Deutsche buys in GMT GP-led deal

The bank’s private equity unit has joined a group of buyers to provide liquidity to LPs in the buyout firm’s 2006-vintage fund.

DB Private Equity has emerged as one of the consortium of buyers in the process on GMT Communications Partners’ 2006-vintage buyout fund.

The private equity unit of Deutsche Bank picked up a stake in GMT Communications Partners III from European Investment Fund, according to a UK regulatory filing.

In a statement on Wednesday by Weil, Gotshal & Manges, which acted as legal advisor on the deal, the process received “unanimous consent” from existing investors and gave LPs the “opportunity to realise their interests in the fund or recommit to a new vehicle backed by a consortium of leading global secondaries investors”.

While details of the process were not disclosed, Nigel Clark, a partner in Weil’s London Private Funds Group, said the transaction came “off the back of a number of other successful restructurings we have led in recent years”.

It is unclear which other buyers joined DB Private Equity in the deal.

GMT Communications Partners III is a €342 million fund managed by London-headquartered GMT Communications Partners, according to PEI data. The vehicle, which invested in targets across the TMT sector of Western Europe, attracted a €40 million commitment from EIF.

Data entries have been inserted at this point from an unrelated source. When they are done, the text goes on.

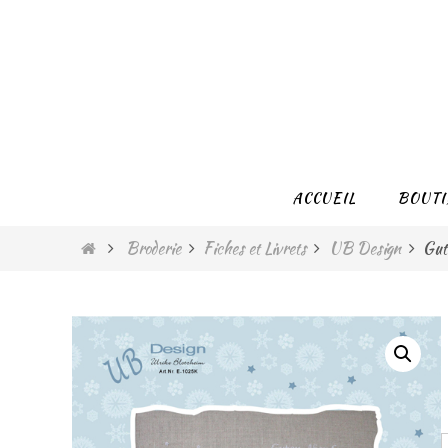
Passer
vers
le
contenu
Passer
ACCUEIL
BOUTI
vers
le
Home
Broderie
Fiches et Livrets
UB Design
Gut
contenu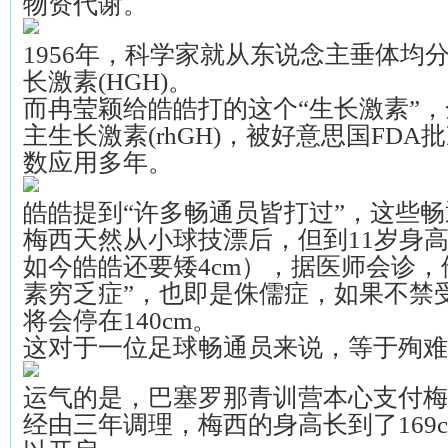
物资代谢。
1956年，科学家就从东说念主垂体均
长激素(HGH)。
而冉莹颖给皓皓打的这个“生长激素”
主生长激素(rhGH)，被好意思国FD
数应用多年。
皓皓提到“许多畅通员皆打过”，这些
梅西天然从小球技漂后，但到11岁身高却
如今皓皓还要矮4cm），据医师会诊，
素穷乏症”，也即是侏儒症，如果不禁
将会停在140cm。
这对于一位足球畅通员来说，等于殉难
运气的是，巴塞罗那青训营本心支付梅
经由三年调理，梅西的身高长到了169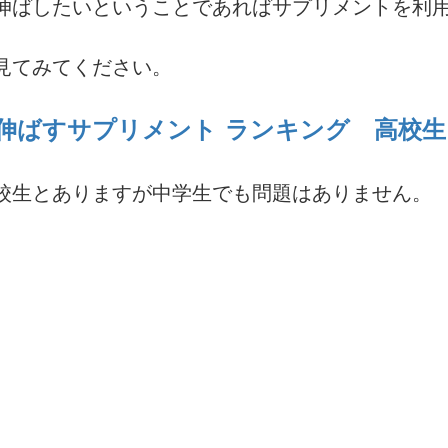
伸ばしたいということであればサプリメントを利
見てみてください。
伸ばすサプリメント ランキング 高校生
校生とありますが中学生でも問題はありません。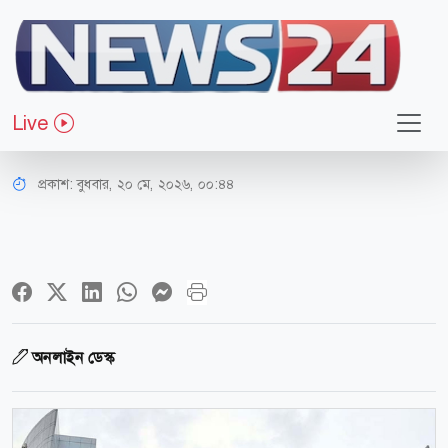
জাতীয়
বিএনপিসহ ২৩ দলকে সময় বেধে দিল
Live
ইসি
প্রকাশ:
বুধবার, ২০ মে, ২০২৬, ০০:৪৪
অনলাইন ডেস্ক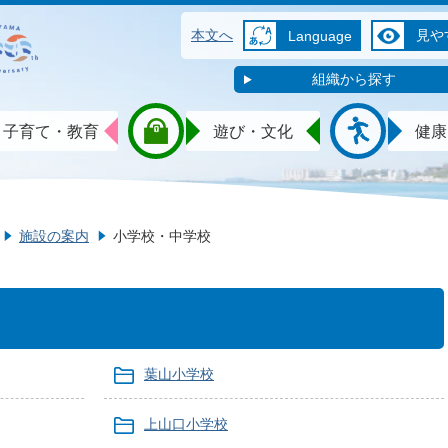
本文へ
見や
Language
組織から探す
子育て・教育
遊び・文化
健康
施設の案内
小学校・中学校
葉山小学校
上山口小学校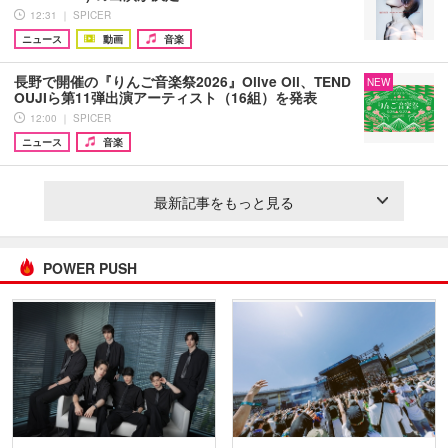
12:31 ｜ SPICER
ニュース
動画
音楽
長野で開催の『りんご音楽祭2026』Olive Oil、TEND
NEW
OUJIら第11弾出演アーティスト（16組）を発表
12:00 ｜ SPICER
ニュース
音楽
最新記事をもっと見る
POWER PUSH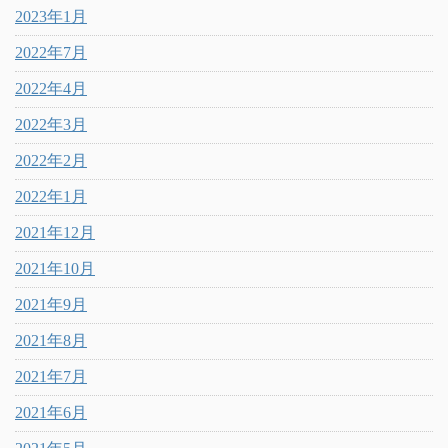
2023年1月
2022年7月
2022年4月
2022年3月
2022年2月
2022年1月
2021年12月
2021年10月
2021年9月
2021年8月
2021年7月
2021年6月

Investments made by GMT Communications III that are yet to be realised include stakes in Dutch shared hosting company IT-Eternity, which it acquired in 2013, and UK-based outdoor advertising company Primesight, which GMT acquired in 2007, according to the company’s website.

GMT has prior experience with restructurings. In July 2014 it completed a restructuring of its €365 million 2000-vintage GMT Communications Partners II after it struggled to sell some of its remaining assets at the end of the fund’s life due in part to the effects of the global financial crisis. Lexington Partners and Newbury Partners bought stakes in that fund and Park Hill advised on the process, as Secondaries Investor reported at the time. Fund II’s failure to meet its hurdle rate meant the fund had to pay some of its proceeds back to investors.

GMT is seeking €400 million for GMT Communications Partners IV which launched in 2013, according to PEI data.

DB Private Equity has invested in at least two other restructurings over the past seven months. In October 2016, it bought a large number of stakes in Zurmount Madison’s SFr250 million ($253 million; €231 million) 2007-vintage fund in a deal involving around SFr74 million of net asset value, as Secondaries Investor reported. In February Deutsche’s private equity unit also closed a deal to restructure healthcare-focused Enhanced Equity Funds’ two vehicles. The deal involved around $200 million of net asset value in its 2005- and 2010-vintage funds as well as follow-on capital.

GMT Communications Partners has been investing in European media content, communications infrastructure and tech-enabled services companies since 1993. It has €775 million in assets under management, according to PEI data.

DB Private Equity, EIF and GMT Communications Partners declined to comment.